A full rebuild of your models might become too time-consuming for business needs. To help keep large databases running efficiently, dbt provides the incremental model materialization, that allows you to update slow models instead of fully rebuilding them.
Let’s take a look.
Basic Configuration
Basic configuration of an incremental model is easy as adding a few lines of code to a regular model.
First, update the model materialization to “incremental,” either in dbt_project.yml
or in the config block at the top of the model. Then, use a block of jinja to handle the incremental behavior.
{{
config( materialized='incremental')
}}
select ...
from ...
{% if is_incremental() %}
where event_time > (select max(event_time) from {{ this }})
{% endif %}
The is_incremental()
function returns true if the model already exists in the database the model is configured as incremental, and the --full-refresh
tag has not been passed to dbt run
.
The where
clause specifies to select only those rows that have an event_time
greater than the maximum of what it already finds in the database.
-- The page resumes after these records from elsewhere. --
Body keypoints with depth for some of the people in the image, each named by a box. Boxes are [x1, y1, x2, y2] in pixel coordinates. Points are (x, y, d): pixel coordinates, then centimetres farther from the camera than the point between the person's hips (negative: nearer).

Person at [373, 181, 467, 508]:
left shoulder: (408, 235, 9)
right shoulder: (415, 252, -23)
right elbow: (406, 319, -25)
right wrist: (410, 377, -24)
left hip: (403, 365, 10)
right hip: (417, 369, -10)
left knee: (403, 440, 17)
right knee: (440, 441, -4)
What is selected will be appended to the model that already exists in the database.
{{ this }}
is a tricky keyword that dbt uses to allow you to reference the current model without creating cycles in your DAG
.
Not Just Appending – Updating!
Optionally, incremental models allow you to define a unique key, specified in the config block of the model, which allows dbt to check replace rows that are already defined in the cached model.
{{
config(
materialized='incremental',
unique_key='date_day'
)
}}
If you need to use a composite key, dbt recommends passing the columns as a list, or defining a surrogate key using dbt utils.
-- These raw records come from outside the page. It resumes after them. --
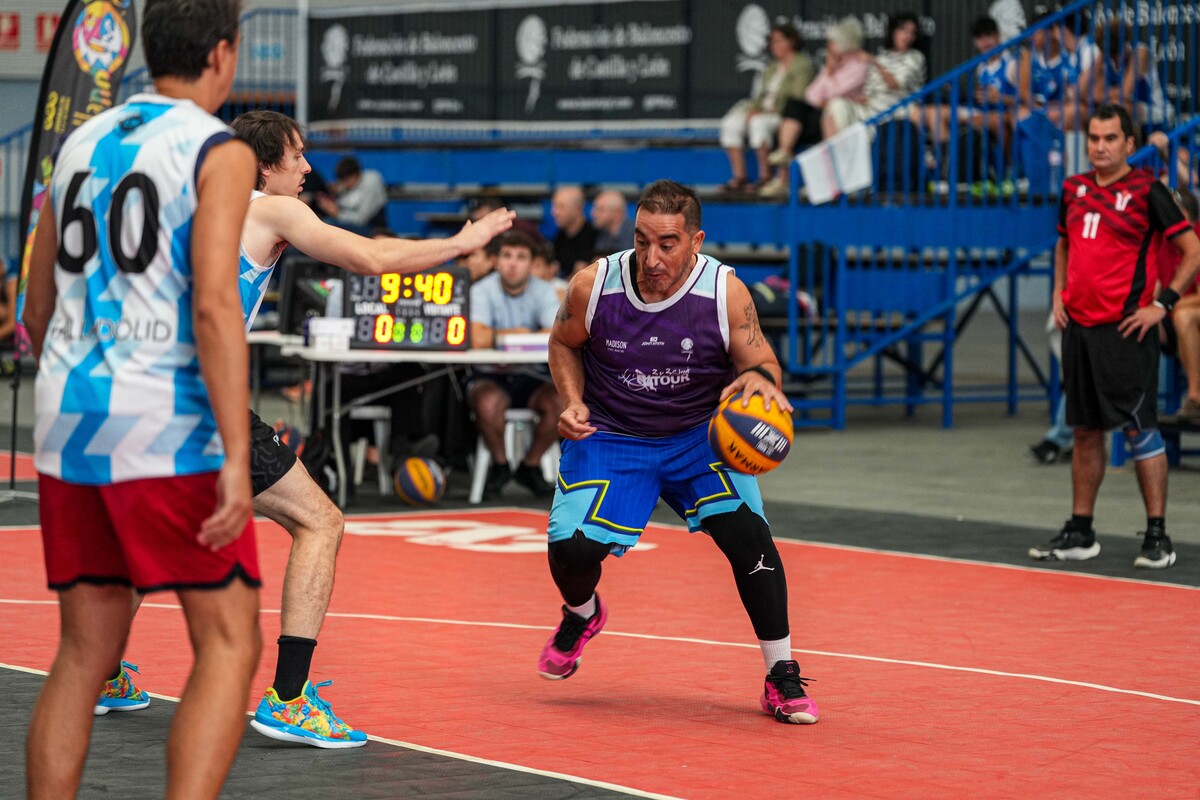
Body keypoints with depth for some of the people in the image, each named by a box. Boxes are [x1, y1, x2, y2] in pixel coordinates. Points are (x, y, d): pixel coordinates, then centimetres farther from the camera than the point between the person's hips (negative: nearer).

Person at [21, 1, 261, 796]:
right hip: (167, 430, -7)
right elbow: (214, 308, -17)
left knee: (86, 652, 12)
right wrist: (236, 461, -19)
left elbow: (37, 312, 20)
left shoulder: (81, 143, 15)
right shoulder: (219, 152, -5)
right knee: (230, 645, -1)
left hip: (69, 425, 7)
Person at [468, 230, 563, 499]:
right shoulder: (482, 292, -8)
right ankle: (499, 465, -6)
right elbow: (477, 339, -24)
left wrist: (501, 337, -23)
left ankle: (530, 466, -1)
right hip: (490, 376, -3)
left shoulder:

When to Use an Incremental Model
dbt suggests using incremental models when source data has millions of rows or more, or when transformations are computationally expensive, such as complex regex functions, or UDFs.
Schema Changes
If the columns of an incremental model change, these materializations have default and configurable behavior. By default, the on_schema_change
parameter is set to “ignore
,” meaning that when new columns are added to a model, and only execute dbt run
, these columns won’t appear in the target table. Similarly, dropped columns won’t be automatically removed.
The on_schema_change
parameter can be configured to instead ‘fail’ and trigger an error message; to ‘append_new_columns
‘ to the existing table; and to ‘sync_all_columns
‘ and update the columns including removing newly missing columns.